Dive Brief:
- The North Dakota Public Service Commission last week approved a settlement allowing Otter Tail Power to move forward with development of a 250 MW gas plant and a 150 MW wind farm, to replace Minnesota's coal-fired Hoot Lake plant.
- Astoria Station would be an efficient simple-cycle gas combustion turbine that would be used to meet peak demand. Otter Tail has estimated the project will cost approximately $165 million and will take just over a year to complete.
- The commission also indicated it would approve the Merricourt wind project, but delayed a vote on the project's siting application in order to review newly-submitted data.
Dive Insight:
The Astoria and Merricourt projects are meant to complement one another. Merricourt is being constructed by EDF Renewable Energy, which will turn the facility over to Otter Tail once it is completed, likely in 2019. The project will be located on approximately 13,700 acres south of Edgeley, N.D., in McIntosh and Dickey counties, and will consist of 75 Vestas 2MW wind turbines. The turbines are expected to be manufactured in Vestas’ Colorado-based facilities.
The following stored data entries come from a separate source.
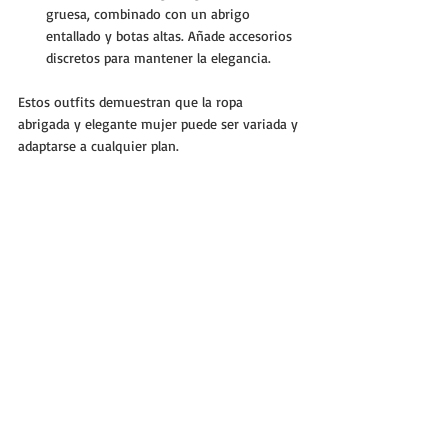
gruesa, combinado con un abrigo 
entallado y botas altas. Añade accesorios 
discretos para mantener la elegancia.
Estos outfits demuestran que la ropa 
abrigada y elegante mujer puede ser variada y 
adaptarse a cualquier plan.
Merricourt will cost about $250 million to develop. The Astoria plant aims to generate power for Otter Tail when the wind is not blowing. The gas plant will be located northwest of Astoria, S.D., at the intersection of the Northern Border Pipeline and the Big Stone South-to-Brookings County 345-kilovolt electric transmission line.
The Hoot Lake coal plant in Fergus Falls, Minn., which Otter Trail is working to replace, has been producing energy from a pair of units for more than 50 years. It produces about 140 MW.
Otter Trail uses its resource mix to serve more than 130,000 customers in Minnesota, North Dakota and South Dakota.